The body passed a resolution — submitted and later ratified by Principal Chief Richard Sneed — that asks the BIA to reassign Superintendent William McKee Jr. to a different agency and bring a new superintendent to Cherokee.
“The resolution reiterates a long train of grievances that we’ve had,” Sneed told Council. “The federal government does have a trust responsibility to the tribe, which is carried out first and foremost through the Bureau of Indian Affairs through their agency superintendent. We have been experiencing these issues for at least as long as I’ve been in the executive branch.”
The resolution charges that McKee, who has held the superintendent post since 2016, has been “inconsistent on issues mutually important to the Tribe and the Cherokee agency, has neglected certain matters in a way that suggests disdain for the Tribe’s initiatives and Tribal employees, and has frustrated and delayed the Tribe’s movement toward self-determination.”

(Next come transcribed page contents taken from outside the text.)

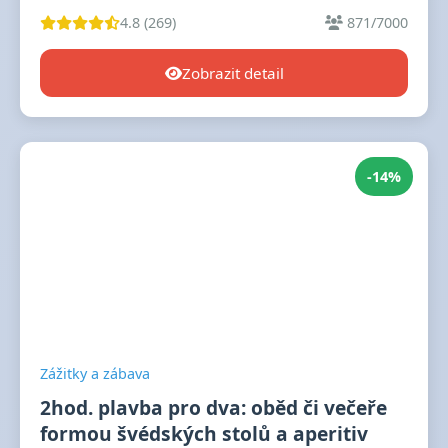
4.8 (269)
871/7000
Zobrazit detail
-14%
Zážitky a zábava
2hod. plavba pro dva: oběd či večeře
formou švédských stolů a aperitiv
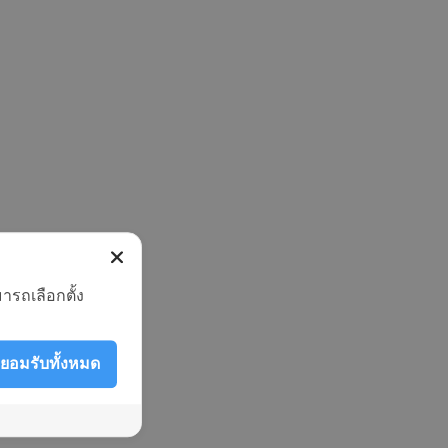
ารถเลือกตั้ง
ยอมรับทั้งหมด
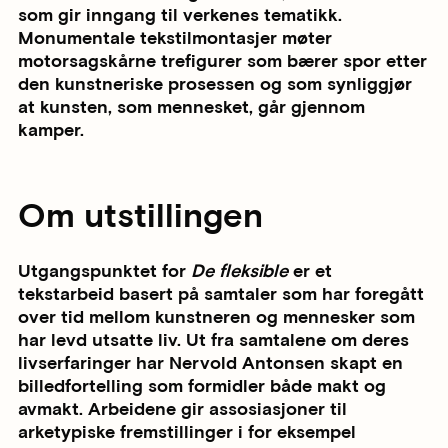
som gir inngang til verkenes tematikk.
Monumentale tekstilmontasjer møter
motorsagskårne trefigurer som bærer spor etter
den kunstneriske prosessen og som synliggjør
at kunsten, som mennesket, går gjennom
kamper.
Om utstillingen
Utgangspunktet for
De fleksible
er et
tekstarbeid basert på samtaler som har foregått
over tid mellom kunstneren og mennesker som
har levd utsatte liv. Ut fra samtalene om deres
livserfaringer har Nervold Antonsen skapt en
billedfortelling som formidler både makt og
avmakt. Arbeidene gir assosiasjoner til
arketypiske fremstillinger i for eksempel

The examples cited in the resolution center on disputes about the use and ownership of two different BIA buildings. According to the resolution, McKee had suggested that the tribe seek to have the Cherokee Agency Building, known as the Cherokee Agency Headquarters Building No. 1, declared surplus property by the BIA so that it could be transferred to the tribe as a tribal asset. Tribal Council then passed a resolution officially declaring its support for this request and sent a letter to McKee reiterating this request.
However, the resolution states, in a May 13 letter to Sneed, McKee declined the tribe’s request “on the grounds that the building was essential to the activities of the Cherokee Agency.”
The building has about 42 offices, with BIA employees occupying three of them. Currently, 27 tribal employees occupy 21 offices and 18 offices are vacant, the resolution states. The tribe hopes to add six more employees there under the Tribal Realty Services Office. However, the building is old with 39 identified physical deficiencies, which McKee has not made apparent attempts to correct, the resolution charges.
With McKee’s encouragement, the tribe created a revised memorandum of agreement to set parameters for some tribal employees to continue to work in the building, and that MOA was delivered to McKee in May 2019. However, McKee has yet to either execute the MOA or provide a “substantive response” to it, and he has threatened to evict tribal employees from the building due to lack of a MOA, the resolution states.
In addition, the tribe has asked that the vacant Cherokee Agency Building No. 5 be declared surplus property and transferred to the tribe, a request supported by a resolution Tribal Council delivered to McKee in October 2019. However, the resolution states, McKee did not send the request to the BIA Eastern Regional office until Aug. 10, nearly a year later.
“In meetings with Tribal elected officials and BIA superiors, McKee has been very outspoken that he is here to ‘help the tribe,’” the resolution states. “In practice, however, he is not helpful, is inconsistent and in personal encounters he has been rude to tribal employees.”
The tribe is requesting that McKee be reassigned due to its desire to “maintain a mutually helpful and productive” relationship with the BIA.
“We cannot do that with Superintendent McKee,” the resolution states. “Therefore, the tribe requests that a new superintendent be appointed to the Cherokee Agency.”
The resolution passed by a unanimous vote of those present — Wolfetown Representative Chelsea Saunooke and Big Cove Representative Perry Shell were absent for the vote — but it remains to be seen what action, if any, the BIA will take a result. McKee is still listed as the agency superintendent on the BIA website. A reply to an email sent to the address listed as McKee’s contact on the site referred a request for comment to the BIA’s public affairs office. An email sent to the U.S. Department of the Interior’s public affairs director was not returned before press time.